Following that, the correlation analysis between immune infiltrated cells and hub genes was investigated. In AS group (Fig. 5E), OAS1 was significantly positively correlated with inflammatory immune cells (e.g., memory B cells, follicular helper T cells, gamma delta T cells, M0 macrophages and activated mast cells), whereas it was negatively correlated with resting state or anti-inflammatory related cells (e.g., resting memory T cells, M2 macrophages). OAS1 may promote the recruitment of inflammatory immune cells through the interferon signaling pathway. CCR5 was significantly positively correlated with gamma delta T cells, M0 macrophages and activated mast cells, whereas it was negatively correlated with plasma cells, resting memory T cells and M2 macrophages. These suggested that CCR5 may promote vascular inflammation and inhibit anti-inflammatory related cells possibly through chemokines.
In AIDS group (Fig. 5F), activated memory CD4 T cells, neutrophils and M1 macrophages were positively correlated with OAS1, suggesting activation of antiviral immunity and macrophage polarization. While resting memory CD4 T cells and M2 macrophages were correlated negatively with OAS1. CCR5 was significantly positively correlated with CD8 T cells, neutrophils, activated memory CD4 T cells, gamma delta T cells and M1 macrophages, whereas it was negatively correlated with Memory B cells, naive CD4 T cells, resting memory CD4 T cells, resting NK cells and M2 macrophages. This may be indicated that CCR5 as an HIV co-receptor is both an accomplice to viral invasion and a facilitator of inflammatory cell migration. Additionally, under HIV infection, some immune cells such as neutrophils and M1 macrophages may be promoted to recruit toward inflammation and positively correlate with multiple markers.
Diagnostic value evaluation and nomogram construction
The three machine learning algorithms identified OAS1 and CCR5 as hub genes.
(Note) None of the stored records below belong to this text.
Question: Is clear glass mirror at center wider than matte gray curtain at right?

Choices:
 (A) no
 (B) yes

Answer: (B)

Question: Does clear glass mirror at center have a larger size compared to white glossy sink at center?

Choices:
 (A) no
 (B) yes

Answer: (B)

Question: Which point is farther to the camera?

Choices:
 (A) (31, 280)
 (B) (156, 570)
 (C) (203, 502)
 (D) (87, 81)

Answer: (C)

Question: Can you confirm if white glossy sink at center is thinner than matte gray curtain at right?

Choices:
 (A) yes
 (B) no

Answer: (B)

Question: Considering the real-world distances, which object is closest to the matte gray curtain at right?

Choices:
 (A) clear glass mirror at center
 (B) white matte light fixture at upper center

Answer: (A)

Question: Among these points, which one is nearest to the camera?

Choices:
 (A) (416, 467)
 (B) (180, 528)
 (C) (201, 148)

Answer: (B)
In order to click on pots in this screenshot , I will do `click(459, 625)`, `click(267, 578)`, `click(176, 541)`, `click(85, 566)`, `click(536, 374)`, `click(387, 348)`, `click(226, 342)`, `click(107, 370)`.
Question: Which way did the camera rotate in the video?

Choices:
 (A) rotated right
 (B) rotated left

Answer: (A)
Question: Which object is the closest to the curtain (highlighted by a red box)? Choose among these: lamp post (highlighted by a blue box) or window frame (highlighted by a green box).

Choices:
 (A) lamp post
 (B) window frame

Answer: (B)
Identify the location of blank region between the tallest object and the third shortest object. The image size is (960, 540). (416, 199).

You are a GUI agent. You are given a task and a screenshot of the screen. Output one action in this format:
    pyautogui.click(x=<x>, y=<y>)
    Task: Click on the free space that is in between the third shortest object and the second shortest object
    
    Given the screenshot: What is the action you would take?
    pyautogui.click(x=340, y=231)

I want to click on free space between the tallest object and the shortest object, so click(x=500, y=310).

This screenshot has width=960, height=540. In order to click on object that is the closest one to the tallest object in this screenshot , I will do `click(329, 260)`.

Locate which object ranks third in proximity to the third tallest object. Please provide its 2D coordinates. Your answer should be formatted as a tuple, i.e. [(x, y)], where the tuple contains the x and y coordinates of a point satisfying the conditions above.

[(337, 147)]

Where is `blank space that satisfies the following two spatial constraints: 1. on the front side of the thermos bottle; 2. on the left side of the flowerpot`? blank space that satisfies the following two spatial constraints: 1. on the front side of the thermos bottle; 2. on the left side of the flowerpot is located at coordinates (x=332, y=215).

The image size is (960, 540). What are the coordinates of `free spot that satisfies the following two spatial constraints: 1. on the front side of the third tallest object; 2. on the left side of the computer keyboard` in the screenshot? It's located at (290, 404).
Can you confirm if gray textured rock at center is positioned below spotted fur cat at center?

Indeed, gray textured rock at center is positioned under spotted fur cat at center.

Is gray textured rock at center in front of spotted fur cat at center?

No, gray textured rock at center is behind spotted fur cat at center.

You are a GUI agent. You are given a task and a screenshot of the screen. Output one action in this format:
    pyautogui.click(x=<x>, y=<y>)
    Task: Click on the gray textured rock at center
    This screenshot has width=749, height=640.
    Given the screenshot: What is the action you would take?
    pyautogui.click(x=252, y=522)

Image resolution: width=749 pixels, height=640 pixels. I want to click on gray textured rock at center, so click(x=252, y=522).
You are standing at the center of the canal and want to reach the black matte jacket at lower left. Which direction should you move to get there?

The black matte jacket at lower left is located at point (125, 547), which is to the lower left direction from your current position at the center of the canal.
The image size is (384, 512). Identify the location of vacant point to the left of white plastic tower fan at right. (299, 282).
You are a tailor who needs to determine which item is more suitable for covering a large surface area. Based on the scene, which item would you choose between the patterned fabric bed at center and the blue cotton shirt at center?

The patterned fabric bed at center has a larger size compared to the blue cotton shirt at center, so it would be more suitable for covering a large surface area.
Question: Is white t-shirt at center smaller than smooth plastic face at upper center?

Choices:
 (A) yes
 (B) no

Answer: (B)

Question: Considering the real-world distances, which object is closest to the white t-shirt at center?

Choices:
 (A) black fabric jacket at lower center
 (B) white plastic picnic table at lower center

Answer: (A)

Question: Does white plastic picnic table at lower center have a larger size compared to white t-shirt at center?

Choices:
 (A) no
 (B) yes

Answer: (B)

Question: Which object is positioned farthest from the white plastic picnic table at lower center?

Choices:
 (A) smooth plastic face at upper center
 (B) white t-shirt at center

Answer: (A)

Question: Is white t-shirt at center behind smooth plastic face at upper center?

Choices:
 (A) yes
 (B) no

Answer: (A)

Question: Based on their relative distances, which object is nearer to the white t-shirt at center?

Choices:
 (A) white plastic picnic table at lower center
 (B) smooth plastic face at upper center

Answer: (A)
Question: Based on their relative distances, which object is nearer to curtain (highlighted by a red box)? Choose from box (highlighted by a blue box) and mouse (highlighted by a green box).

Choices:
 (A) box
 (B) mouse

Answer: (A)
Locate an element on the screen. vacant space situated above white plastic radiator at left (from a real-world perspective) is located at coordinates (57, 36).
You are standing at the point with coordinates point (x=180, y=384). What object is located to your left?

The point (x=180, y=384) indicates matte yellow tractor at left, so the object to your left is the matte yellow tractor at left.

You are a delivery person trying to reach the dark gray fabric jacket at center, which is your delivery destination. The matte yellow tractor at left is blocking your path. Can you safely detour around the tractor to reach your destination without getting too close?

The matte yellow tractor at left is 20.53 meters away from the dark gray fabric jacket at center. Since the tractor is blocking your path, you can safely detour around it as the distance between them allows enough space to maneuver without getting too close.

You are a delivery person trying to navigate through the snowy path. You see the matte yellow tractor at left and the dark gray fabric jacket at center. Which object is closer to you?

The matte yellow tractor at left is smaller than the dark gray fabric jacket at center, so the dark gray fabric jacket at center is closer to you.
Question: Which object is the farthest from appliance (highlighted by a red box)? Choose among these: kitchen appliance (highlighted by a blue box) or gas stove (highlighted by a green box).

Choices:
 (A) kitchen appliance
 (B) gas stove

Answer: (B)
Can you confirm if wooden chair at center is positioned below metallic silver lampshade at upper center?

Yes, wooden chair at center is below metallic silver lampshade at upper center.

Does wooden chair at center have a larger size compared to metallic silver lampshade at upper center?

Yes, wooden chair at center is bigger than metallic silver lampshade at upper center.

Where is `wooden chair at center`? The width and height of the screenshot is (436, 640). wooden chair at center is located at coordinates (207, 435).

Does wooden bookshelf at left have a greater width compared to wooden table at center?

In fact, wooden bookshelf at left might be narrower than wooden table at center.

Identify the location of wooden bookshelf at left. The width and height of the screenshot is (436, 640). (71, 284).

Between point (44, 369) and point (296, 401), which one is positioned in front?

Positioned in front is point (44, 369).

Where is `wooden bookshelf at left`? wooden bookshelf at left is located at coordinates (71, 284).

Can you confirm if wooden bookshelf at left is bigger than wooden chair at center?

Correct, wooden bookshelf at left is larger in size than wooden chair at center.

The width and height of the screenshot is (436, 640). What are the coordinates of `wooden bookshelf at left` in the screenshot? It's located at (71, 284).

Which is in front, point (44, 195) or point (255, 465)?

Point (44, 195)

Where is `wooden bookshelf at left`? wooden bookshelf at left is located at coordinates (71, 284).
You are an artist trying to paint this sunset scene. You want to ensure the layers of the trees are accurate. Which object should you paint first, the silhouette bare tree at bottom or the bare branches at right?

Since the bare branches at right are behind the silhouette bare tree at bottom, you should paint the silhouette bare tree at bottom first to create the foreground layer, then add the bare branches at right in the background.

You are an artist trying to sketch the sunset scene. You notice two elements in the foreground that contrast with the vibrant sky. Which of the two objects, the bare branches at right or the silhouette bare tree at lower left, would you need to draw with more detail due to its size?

Compared with the control, OAS1 and CCR5 were upregulated in AS group (Fig. 6A). As shown in the violin plot (Fig. 6B), the upregulation of OAS1 and CCR5 was more significant in AIDS group. Following that, the nomogram models for diagnosing AS and AIDS based on OAS1 and CCR5 were constructed via the R package “rms” (Fig. 6C,D). The nomogram model showed that CCR5 was associated with a high risk of AS, while in AIDS group, the nomogram model indicated that OAS1 and CCR5 had a high predictive value for diagnosing AIDS. ROC curve analysis also showed a high diagnostic value of hub genes: in AS group (Fig. 6E), OAS1 (AUC 0.9043, 95% CI 0.8468–0.9619), CCR5 (AUC 0.9416, 95% CI 0.8983–0.9850); in AIDS group (Fig. 6F), OAS1 (AUC 1.000, 95% CI 1.000–1.000), CCR5 (AUC 1.000, 95% CI 1.000–1.000). Although the ROC analysis results of the AIDS group demonstrated the ideal predictive value of hub genes, the results need to be further validated due to the limited number of samples included.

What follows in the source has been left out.